| ASSIGNMENT |
Please list all lines of the material below in which the string "ROHM" occurs.
-------- LISTED ENTRIES --------
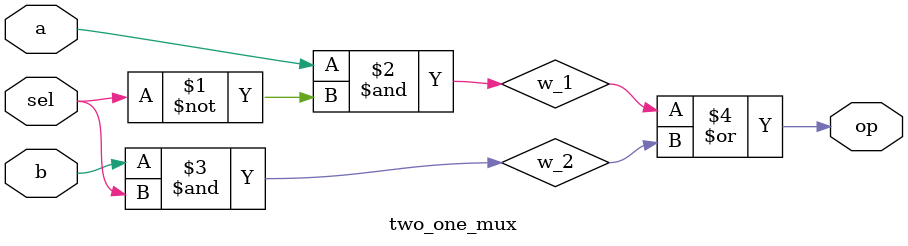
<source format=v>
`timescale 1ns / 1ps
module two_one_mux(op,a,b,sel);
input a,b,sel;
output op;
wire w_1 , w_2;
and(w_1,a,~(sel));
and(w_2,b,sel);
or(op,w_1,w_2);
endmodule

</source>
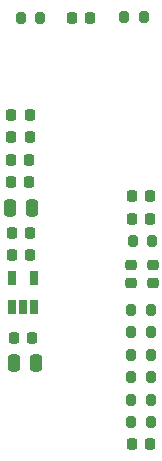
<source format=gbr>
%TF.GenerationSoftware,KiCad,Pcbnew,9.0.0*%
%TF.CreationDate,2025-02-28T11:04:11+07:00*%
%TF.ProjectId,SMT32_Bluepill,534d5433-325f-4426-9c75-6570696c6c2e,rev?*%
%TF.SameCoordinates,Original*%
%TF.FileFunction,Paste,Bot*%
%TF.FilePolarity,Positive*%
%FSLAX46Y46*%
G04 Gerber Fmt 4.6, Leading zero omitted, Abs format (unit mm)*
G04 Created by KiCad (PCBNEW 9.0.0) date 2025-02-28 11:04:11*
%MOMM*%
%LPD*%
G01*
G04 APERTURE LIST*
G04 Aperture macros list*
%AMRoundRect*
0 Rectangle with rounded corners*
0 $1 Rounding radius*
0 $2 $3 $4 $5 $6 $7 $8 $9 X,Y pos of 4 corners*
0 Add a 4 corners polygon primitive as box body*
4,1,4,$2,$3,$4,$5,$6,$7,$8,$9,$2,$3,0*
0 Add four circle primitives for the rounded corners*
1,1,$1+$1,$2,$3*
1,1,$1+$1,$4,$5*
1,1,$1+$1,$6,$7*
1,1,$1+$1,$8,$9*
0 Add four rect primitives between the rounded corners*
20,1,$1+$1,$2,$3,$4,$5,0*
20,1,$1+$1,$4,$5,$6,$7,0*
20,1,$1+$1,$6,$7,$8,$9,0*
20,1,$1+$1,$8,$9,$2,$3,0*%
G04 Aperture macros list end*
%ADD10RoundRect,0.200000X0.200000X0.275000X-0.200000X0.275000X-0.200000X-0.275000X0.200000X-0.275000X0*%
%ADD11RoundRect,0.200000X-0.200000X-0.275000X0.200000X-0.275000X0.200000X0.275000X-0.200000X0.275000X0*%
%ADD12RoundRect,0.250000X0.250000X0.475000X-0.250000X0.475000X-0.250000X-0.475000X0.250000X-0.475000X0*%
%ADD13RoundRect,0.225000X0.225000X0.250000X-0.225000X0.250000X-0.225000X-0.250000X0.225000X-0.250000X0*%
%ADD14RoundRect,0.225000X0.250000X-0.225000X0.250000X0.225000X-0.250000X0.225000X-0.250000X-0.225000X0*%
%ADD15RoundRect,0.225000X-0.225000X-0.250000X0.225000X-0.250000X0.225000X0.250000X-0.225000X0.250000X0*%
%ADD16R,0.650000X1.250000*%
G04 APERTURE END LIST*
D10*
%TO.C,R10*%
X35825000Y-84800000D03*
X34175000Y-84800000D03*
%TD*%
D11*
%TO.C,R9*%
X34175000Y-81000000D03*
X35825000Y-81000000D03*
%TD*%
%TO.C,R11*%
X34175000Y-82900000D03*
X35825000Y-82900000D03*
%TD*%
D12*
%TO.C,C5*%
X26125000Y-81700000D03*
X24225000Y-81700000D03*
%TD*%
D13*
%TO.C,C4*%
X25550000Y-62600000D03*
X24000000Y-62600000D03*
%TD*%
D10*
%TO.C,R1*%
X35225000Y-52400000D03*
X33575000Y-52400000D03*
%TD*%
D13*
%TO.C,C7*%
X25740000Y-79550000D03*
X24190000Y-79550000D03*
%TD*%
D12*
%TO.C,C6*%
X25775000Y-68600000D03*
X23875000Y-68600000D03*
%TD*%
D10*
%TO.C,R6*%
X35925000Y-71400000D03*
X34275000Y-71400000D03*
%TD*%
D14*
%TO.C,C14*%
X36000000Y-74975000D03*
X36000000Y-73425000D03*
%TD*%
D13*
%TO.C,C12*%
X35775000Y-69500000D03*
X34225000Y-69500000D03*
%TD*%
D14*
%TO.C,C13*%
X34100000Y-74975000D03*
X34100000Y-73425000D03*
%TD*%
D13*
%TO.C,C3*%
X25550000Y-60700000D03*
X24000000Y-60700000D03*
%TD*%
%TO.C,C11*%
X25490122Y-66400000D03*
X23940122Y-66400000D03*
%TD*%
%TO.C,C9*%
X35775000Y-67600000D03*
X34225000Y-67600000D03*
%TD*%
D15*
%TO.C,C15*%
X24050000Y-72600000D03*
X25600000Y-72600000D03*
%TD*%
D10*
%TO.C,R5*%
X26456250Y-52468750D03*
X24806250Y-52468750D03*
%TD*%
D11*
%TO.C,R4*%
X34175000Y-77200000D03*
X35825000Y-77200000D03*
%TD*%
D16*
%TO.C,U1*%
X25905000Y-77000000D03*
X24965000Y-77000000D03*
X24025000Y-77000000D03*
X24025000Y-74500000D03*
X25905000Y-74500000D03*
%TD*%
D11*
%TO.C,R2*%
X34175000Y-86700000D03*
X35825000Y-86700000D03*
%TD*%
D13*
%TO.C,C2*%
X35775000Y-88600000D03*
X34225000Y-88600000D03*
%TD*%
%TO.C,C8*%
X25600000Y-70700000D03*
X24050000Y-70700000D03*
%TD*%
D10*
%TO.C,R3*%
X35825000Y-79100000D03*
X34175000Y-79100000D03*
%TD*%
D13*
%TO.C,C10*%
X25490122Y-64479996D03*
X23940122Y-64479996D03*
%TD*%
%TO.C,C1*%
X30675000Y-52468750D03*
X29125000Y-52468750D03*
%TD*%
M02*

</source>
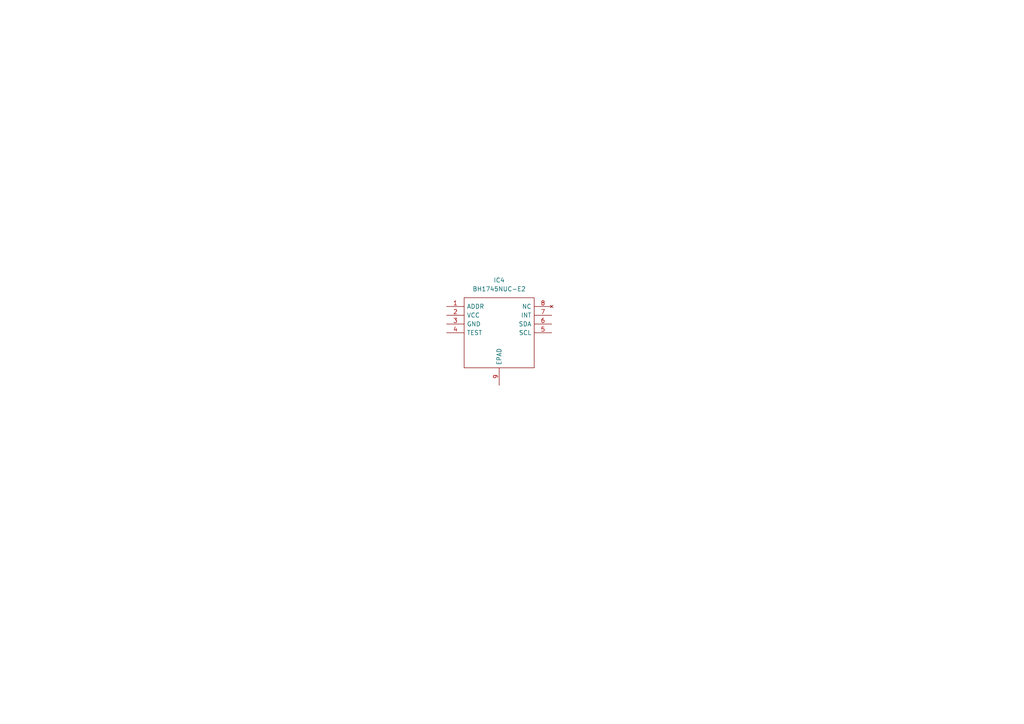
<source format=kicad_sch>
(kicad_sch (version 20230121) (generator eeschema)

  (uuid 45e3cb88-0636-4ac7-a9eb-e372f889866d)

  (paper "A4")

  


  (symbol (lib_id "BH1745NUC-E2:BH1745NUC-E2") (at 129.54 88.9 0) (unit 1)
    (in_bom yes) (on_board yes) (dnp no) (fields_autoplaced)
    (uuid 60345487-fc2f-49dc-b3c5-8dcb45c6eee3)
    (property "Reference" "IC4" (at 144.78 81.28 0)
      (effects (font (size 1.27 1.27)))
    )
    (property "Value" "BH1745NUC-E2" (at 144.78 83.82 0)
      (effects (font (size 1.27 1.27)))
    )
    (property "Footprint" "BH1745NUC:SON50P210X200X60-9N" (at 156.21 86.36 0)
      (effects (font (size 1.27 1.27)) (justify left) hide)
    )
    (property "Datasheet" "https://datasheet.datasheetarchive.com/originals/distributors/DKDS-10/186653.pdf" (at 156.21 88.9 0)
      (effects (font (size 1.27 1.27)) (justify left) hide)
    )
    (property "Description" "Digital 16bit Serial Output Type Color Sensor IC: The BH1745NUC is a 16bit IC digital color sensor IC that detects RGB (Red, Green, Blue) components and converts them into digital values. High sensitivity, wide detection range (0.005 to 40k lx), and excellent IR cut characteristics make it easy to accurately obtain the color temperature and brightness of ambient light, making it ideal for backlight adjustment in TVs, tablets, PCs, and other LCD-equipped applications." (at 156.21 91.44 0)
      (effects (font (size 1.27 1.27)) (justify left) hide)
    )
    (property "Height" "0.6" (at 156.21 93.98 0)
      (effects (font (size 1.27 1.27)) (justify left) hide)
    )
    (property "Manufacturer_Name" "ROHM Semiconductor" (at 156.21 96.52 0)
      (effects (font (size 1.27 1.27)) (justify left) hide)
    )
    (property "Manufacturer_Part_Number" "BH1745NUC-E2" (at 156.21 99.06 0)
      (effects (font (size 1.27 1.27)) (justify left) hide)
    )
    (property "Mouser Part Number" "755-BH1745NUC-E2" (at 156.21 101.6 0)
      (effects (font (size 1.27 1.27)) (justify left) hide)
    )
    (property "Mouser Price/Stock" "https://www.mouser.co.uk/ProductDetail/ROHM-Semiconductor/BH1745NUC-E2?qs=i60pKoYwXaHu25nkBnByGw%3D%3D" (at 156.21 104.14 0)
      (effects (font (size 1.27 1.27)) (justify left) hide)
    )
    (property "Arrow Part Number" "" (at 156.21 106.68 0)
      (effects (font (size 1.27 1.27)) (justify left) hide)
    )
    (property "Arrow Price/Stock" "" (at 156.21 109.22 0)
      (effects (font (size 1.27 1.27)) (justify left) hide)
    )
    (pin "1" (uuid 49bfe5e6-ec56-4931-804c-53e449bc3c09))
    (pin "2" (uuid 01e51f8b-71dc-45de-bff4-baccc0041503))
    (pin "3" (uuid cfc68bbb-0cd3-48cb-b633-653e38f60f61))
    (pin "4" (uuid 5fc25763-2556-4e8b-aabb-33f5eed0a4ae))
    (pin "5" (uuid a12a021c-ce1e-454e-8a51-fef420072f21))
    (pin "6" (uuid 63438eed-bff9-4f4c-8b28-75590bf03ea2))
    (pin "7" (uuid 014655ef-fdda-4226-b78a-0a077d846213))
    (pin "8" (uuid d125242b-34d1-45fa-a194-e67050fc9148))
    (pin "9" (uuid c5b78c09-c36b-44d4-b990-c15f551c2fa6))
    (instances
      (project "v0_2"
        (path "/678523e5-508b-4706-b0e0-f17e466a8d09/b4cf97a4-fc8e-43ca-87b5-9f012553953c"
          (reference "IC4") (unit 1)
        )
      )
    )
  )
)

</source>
--------
-------- LISTED ENTRIES --------
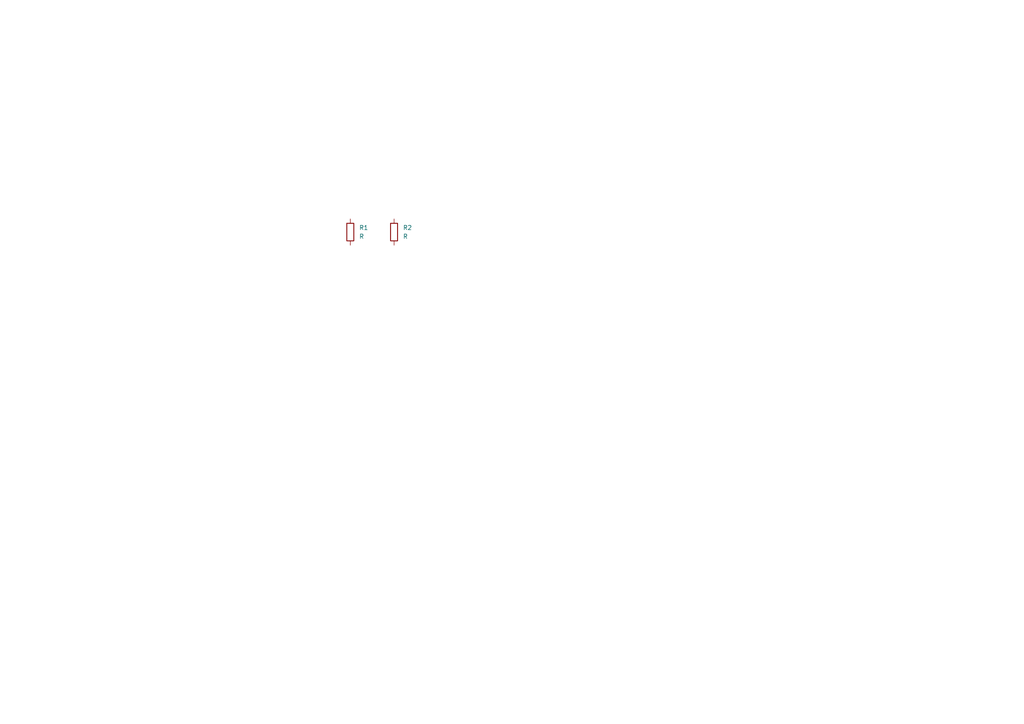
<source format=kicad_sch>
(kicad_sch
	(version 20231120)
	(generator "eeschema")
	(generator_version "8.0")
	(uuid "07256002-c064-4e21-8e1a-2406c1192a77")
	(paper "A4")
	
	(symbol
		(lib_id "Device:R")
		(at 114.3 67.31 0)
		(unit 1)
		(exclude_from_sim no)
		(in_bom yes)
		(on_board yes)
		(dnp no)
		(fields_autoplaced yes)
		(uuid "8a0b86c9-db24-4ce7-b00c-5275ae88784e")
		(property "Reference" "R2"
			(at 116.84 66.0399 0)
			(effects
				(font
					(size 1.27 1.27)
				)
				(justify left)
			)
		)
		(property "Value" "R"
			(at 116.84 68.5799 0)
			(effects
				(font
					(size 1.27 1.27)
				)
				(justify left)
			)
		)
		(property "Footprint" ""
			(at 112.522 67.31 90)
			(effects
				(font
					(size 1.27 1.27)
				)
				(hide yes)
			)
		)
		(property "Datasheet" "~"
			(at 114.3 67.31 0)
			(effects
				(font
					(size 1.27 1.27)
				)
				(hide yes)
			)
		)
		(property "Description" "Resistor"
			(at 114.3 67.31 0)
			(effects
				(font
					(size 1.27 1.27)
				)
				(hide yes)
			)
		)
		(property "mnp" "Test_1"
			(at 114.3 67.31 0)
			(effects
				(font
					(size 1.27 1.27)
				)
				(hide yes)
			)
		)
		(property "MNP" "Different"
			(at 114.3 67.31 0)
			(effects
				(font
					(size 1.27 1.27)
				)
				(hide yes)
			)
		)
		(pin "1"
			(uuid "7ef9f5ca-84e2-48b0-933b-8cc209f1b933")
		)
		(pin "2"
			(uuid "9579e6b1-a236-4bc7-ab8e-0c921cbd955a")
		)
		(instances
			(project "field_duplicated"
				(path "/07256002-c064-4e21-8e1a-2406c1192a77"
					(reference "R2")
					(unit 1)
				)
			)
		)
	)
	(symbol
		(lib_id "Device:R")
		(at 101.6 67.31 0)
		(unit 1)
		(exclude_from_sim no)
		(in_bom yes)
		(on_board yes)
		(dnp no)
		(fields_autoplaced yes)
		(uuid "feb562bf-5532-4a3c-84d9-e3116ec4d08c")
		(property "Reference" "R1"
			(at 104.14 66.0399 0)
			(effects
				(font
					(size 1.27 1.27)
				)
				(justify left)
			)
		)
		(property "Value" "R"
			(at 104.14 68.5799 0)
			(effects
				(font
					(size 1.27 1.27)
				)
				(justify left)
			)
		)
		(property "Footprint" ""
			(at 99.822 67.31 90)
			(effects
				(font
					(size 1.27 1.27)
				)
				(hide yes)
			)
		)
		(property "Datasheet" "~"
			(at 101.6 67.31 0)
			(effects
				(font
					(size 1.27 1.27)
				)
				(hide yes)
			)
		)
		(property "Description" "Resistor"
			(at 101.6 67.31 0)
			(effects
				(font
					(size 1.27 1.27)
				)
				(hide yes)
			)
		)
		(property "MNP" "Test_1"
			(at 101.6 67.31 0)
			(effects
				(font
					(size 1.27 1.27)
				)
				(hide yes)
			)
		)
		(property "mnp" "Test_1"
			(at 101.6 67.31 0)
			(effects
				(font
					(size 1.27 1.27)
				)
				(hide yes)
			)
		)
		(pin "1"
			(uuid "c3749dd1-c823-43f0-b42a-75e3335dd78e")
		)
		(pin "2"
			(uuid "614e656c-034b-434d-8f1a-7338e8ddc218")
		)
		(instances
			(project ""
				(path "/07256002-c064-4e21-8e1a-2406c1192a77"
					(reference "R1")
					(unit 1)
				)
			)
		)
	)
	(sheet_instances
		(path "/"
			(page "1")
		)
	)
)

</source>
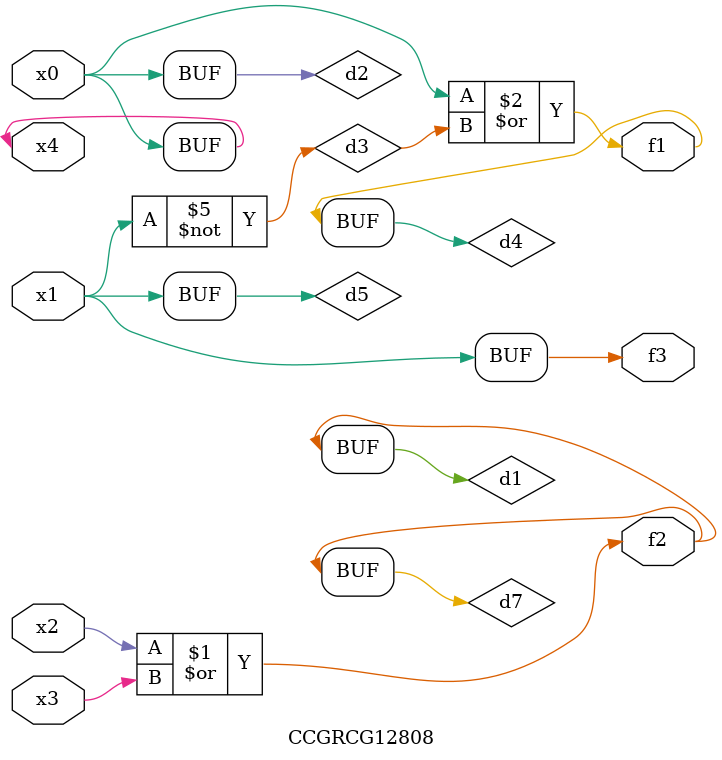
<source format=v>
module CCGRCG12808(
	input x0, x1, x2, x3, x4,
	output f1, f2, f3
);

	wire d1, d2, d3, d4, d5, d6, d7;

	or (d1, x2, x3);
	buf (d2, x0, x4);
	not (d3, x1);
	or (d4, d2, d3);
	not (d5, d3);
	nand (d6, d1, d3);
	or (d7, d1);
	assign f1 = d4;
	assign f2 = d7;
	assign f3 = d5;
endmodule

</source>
--------
| ANSWER FOR THE TASK |
    (property "Manufacturer_Name" "ROHM Semiconductor" (at 156.21 96.52 0)
    (property "Mouser Price/Stock" "https://www.mouser.co.uk/ProductDetail/ROHM-Semiconductor/BH1745NUC-E2?qs=i60pKoYwXaHu25nkBnByGw%3D%3D" (at 156.21 104.14 0)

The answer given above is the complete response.